─── TEXT FOR ANALYSIS ───

Filed Under: State Politics
Courtesy of Eric Ascalon
BEFORE (left) and AFTER (right)

If any of you Tyler or UArts grads secures a job with the Jewish Federation of Greater Harrisburg or the city of Harrisburg's Department of Parks, Recreation & Enrichment, think twice before dropping your gallery gig to erect the next great piece of public art. Once you've completed your sculpture or painting or meta-performance art piece about performance art pieces for the city, you may return years later to find that your name has been erased from your work, and, even worse, the whole project has been “drastically altered” without your permission to the point of “mutilation” and “bastardization.”

At least, that's what David Ascalon, an artist from Tel Aviv, claims happened to him. In a lawsuit filed last month in the U.S. District Court for the Middle District of Pennsylvania, Ascalon says that the Federation commissioned him to create a Holocaust memorial on public property (which is maintained by the Parks Dept.) that did not “prettify the landscape” but instead was “committed to developing a truth-telling monument.”

In other words, the death of 6 million Jews was horrifying, so let's make sure the memorial isn't all puppies and rainbows, eh?

Ascalon complied. His memorial depicted a serpentine made of Cor-ten steel — a purposefully rusty, ugly material to represent the “oppression, decay and misery” under the Nazi regime — wrapping itself around the Star of David, conversely constructed out of shiny, flawless stainless steel to represent the goodness and permanence of the Jewish people. A “tear-filled ceremony” on July 17, 1994, fêted the creation of the Holocaust memorial, and the Patriot News gushed that, “a lot of symbolism is featured in the monument. … The rusting barbed wire that wraps around the core represents the fences around Nazi death camps.” According to Ascalon, the memorial was so popular that it made it into Yumiko Mochizuki's book Public Art: A World's Eye View, which chronicles the greatest public visual art.

Fast-forward to 2007, when Ascalon says he found that his name had “been completely excised and grinded off of the memorial” without his permission and replaced with this: “Restored by David Grindle 2006.”

Additionally, Ascalon claims that Grindle switched out the serpent's Cor-ten material for stainless steel, which doesn't sound like that big of a deal, until you consider that stainless steel was supposed to represent the Jews' tenacity, not the er … Nazis'.

“The modification of the sculpture has changed it so that now the same shiny stainless steel that represents the enduring Jewish people is also used to depict the Nazi regime and atrocities of the Holocaust,” reads the lawsuit. “This alteration is abhorrent.”

─── INPUT DATA ───

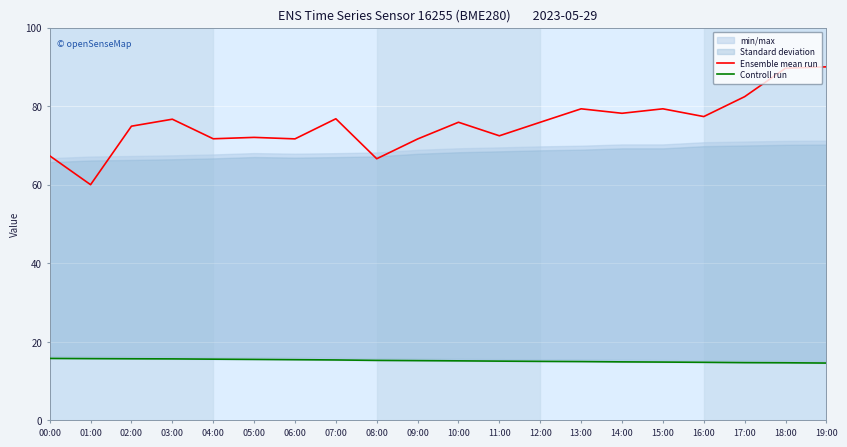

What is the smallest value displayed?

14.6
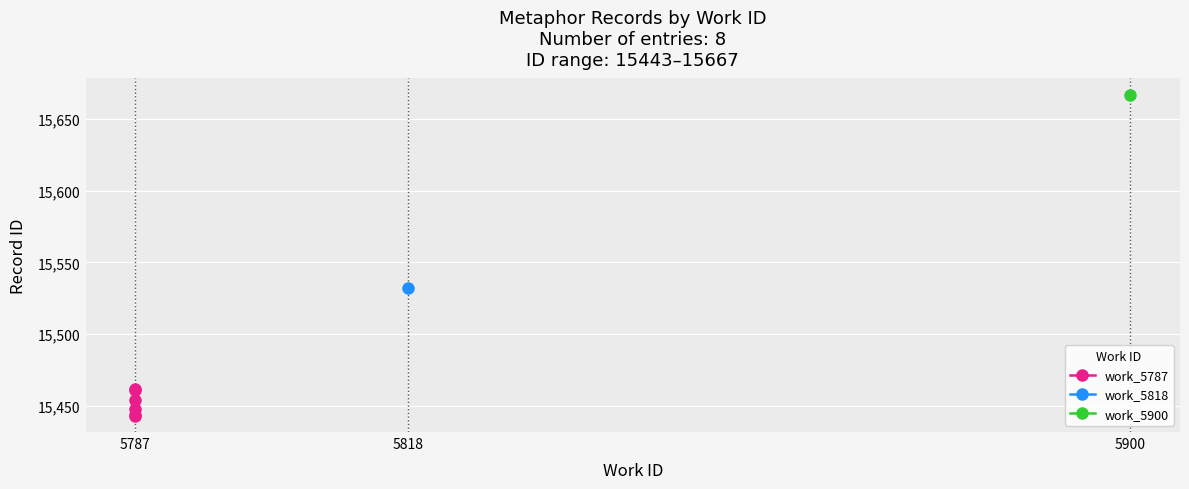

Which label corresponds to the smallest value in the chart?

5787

───
─── INPUT DATA ───

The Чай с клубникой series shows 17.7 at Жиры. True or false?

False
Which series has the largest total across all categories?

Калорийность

───

-- EXERCISE BRIEF --
Copy the stretch of the lawsuit article from "Fast-forward to 2007, when" through "er … Nazis'." word for word.

-- YOUR RESPONSE --
Fast-forward to 2007, when Ascalon says he found that his name had “been completely excised and grinded off of the memorial” without his permission and replaced with this: “Restored by David Grindle 2006.”

Additionally, Ascalon claims that Grindle switched out the serpent's Cor-ten material for stainless steel, which doesn't sound like that big of a deal, until you consider that stainless steel was supposed to represent the Jews' tenacity, not the er … Nazis'.